Ne pas nier l’évidence
Bien avant que les cris d’alarme s’élèvent dans notre pays au sujet de la situation économique difficile dans laquelle se trouve le retail, du problème d’inoccupation commerciale ou de la possible fermeture de milliers de magasins, Cor Molenaar avait déjà jeté de nombreux pavés dans la mare, notamment à travers ses ouvrages Het einde van de winkels? et Red de winkel. “Il ne sert à rien de nier l’évidence”, dit-il. “Le secteur du détail est en difficulté, comme l’ont encore prouvé les faillites de retailers de renom survenues ces derniers mois. Aux Pays-Bas, on dénombrait encore 119 000 magasins en 2011. Ils ne sont plus que 85 000 aujourd’hui. Et de l’avis général, ce nombre devrait continuer à baisser jusqu’à 70 000 environ. En Belgique, les prévisions ne sont pas plus optimistes. De nombreuses chaînes se sentent menacées. Elles réalisent à juste titre qu’elles doivent prendre des mesures radicales si elles ne veulent pas elles aussi faire naufrage.

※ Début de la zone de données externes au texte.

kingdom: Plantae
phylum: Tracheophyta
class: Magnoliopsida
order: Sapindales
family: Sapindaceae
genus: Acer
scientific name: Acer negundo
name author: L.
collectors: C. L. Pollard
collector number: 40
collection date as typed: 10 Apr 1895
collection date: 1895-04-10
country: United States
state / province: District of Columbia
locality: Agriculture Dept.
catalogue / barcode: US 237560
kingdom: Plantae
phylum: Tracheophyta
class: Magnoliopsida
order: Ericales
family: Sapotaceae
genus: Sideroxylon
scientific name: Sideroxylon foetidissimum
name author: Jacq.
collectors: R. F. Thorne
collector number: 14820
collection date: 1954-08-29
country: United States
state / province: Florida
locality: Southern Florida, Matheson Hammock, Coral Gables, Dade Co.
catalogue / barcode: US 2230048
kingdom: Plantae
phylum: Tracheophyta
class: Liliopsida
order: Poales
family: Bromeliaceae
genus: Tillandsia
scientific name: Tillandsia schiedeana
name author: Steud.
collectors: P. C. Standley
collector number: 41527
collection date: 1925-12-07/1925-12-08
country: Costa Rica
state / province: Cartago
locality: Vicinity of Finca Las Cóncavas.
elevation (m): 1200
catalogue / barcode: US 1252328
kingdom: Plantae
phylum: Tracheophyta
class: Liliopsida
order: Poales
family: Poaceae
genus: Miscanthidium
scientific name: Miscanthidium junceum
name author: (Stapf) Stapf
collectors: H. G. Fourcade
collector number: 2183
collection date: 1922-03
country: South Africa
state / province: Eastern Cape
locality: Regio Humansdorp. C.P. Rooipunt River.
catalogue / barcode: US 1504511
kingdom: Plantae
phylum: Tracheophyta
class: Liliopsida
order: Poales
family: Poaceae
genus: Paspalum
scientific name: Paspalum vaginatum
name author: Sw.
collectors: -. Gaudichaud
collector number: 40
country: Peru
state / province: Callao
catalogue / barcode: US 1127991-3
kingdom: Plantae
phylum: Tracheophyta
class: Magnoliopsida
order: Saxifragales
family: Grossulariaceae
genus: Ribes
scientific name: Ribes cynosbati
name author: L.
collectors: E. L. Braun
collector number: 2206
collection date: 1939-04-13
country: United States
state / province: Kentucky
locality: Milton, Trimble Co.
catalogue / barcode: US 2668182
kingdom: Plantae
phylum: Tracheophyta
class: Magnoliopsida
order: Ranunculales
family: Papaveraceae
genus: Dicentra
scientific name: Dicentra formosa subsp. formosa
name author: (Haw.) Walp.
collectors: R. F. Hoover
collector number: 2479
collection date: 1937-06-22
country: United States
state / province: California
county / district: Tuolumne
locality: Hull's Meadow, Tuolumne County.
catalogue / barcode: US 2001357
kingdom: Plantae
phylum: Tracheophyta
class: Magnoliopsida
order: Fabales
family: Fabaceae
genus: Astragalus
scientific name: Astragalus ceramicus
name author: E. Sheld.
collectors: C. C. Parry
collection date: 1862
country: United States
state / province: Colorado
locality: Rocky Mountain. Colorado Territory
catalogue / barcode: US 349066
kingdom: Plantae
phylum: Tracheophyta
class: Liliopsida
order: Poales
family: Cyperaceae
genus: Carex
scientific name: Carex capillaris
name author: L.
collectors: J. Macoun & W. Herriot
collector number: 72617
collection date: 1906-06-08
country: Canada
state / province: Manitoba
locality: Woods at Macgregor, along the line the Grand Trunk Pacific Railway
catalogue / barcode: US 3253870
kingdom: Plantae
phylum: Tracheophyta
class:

Faut-il craindre le péril jaune?
Cor Molenaar a été l’un des premiers à mettre en garde contre l’essor des pure players de la trempe d’Amazon, Zalando et Coolblue. “Il faut maintenant y ajouter la venue du géant chinois d’Internet Alibaba”, précise-t-il. “C’est une menace à prendre au sérieux. La mondialisation fonctionne aussi évidemment dans l’autre sens. Au premier trimestre de cette année, le chiffre d’affaires total d’Alibaba s’élevait à 3,25 milliards d’euros. C’est près de 40% de plus qu’au premier trimestre 2015, et ce alors que tout le monde s’accorde à dire que l’économie chinoise tourne au ralenti. Alibaba a connu une très forte expansion à l’étranger, avec des exportations en hausse de 70%. Ces résultats ont aussi un gros impact sur nos magasins. Toujours au premier trimestre, le géant chinois de l’e-commerce a doublé son bénéfice jusqu’à près de 400 millions d’euros. Les plates-formes appartenant à Alibaba, telles que Taobao et Tmall, ont attiré 423 millions d’utilisateurs au premier trimestre, qui ont acheté pour près de 100 milliards d’euros. C’est colossal.”

Contexte changeant
Selon Cor Molenaar, tout n’est pas noir pour autant. “Premièrement, on voit émerger des contre-tendances porteuses de nouvelles opportunités. Les gens disent vouloir manger plus sainement, mais le secteur alimentaire constate parallèlement une hausse de la consommation de sucre et de graisse. En période d’anxiété, d’insécurité et de doute, l’être humain cherche le réconfort.” C’est ce qui pourrait expliquer ce que l’on a appelé lors de Retail Event Nederland la ‘danemarkisation’ du retail à l’origine de concepts à succès tels que Flying Tiger. Les consommateurs recherchent des moyens de se faire plaisir malgré la conjoncture difficile. L’essor de la mondialisation va de pair avec une attention de plus en plus grande pour tout ce qui est local. À la numérisation s’oppose un engouement pour l’analogique, tandis que la quête d’unicité et d’authenticité tente d’apporter une réponse à la standardisation croissante. “Les retailers qui parviennent à éveiller les sens du consommateur et à lui faire vivre des émotions visuelles, olfactives et sonores ont un bel avenir devant eux”, prédit Cor Molenaar.